Evaluate
Evaluate your queries offline.
The evaluation page allows offline evaluation of queries and provides a quick and easy way to test Inconvo’s capabilities on your data and your users’ queries, even before you deploy Inconvo to production.
Test cases
Section titled “Test cases”Each row in the evaluations table is a test case. Add a new test case by inputting a question in the input box beneath the table.
Test cases will initially be marked as for Review
They can then be marked as Passing or Failing by clicking on the test case row and opening the trace view.
You can use the evals table to debug failing test cases and build towards an acceptable test pass rate for your application.
Traces
Section titled “Traces”For every evaluation query a trace is created. A trace shows the steps Inconvo took to create an answer.
Traces show the tools
Inconvo used for the run, their input_options
, the tool call
and the output
.
Debugging Example
Section titled “Debugging Example”How many new customers did we win in the last month?

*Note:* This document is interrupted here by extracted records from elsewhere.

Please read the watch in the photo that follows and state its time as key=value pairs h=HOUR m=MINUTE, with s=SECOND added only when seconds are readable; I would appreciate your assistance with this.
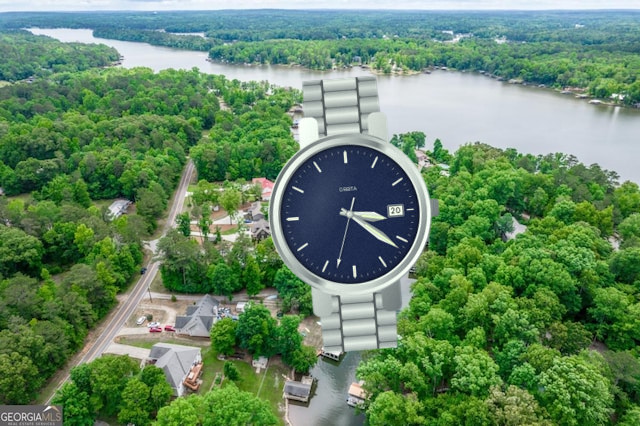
h=3 m=21 s=33
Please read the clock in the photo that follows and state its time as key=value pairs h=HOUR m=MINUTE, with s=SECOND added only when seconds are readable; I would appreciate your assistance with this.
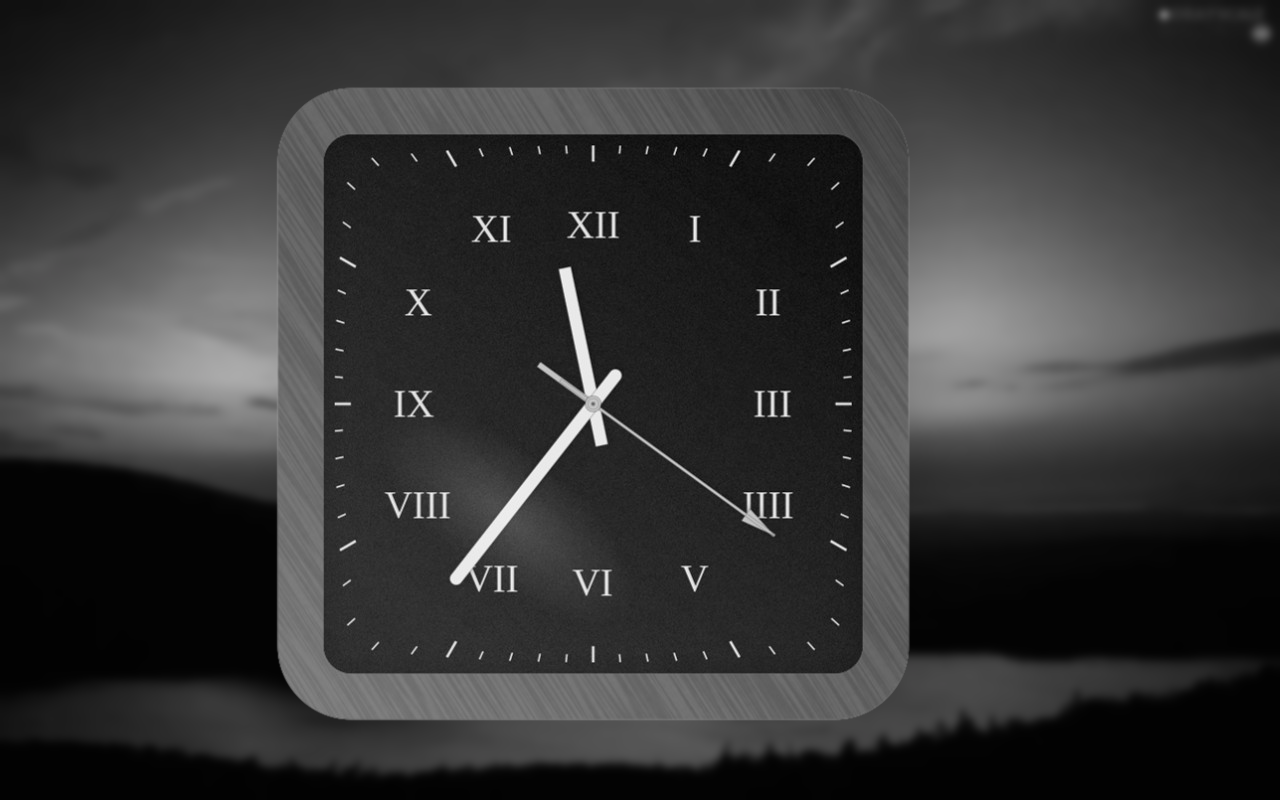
h=11 m=36 s=21
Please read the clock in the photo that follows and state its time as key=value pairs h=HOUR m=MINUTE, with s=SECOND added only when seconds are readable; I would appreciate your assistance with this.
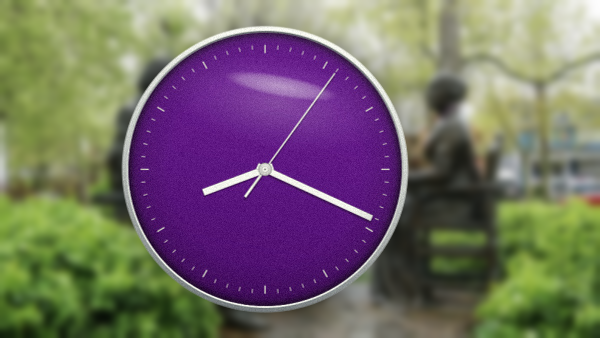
h=8 m=19 s=6
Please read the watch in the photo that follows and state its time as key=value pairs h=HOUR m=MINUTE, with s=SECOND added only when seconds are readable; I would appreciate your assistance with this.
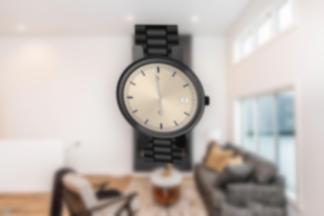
h=5 m=59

Looking at the trace we see that Inconvo used the number of users created in the last month to answer the question.
In our application users != customers
so the answer is incorrect and we mark the run as failing.
The fix is simple, add a table prompt to the users table to inform Inconvo of what a customer is in our application.
With this simple addition Inconvo retrieves the correct answer and we mark the test case as passing.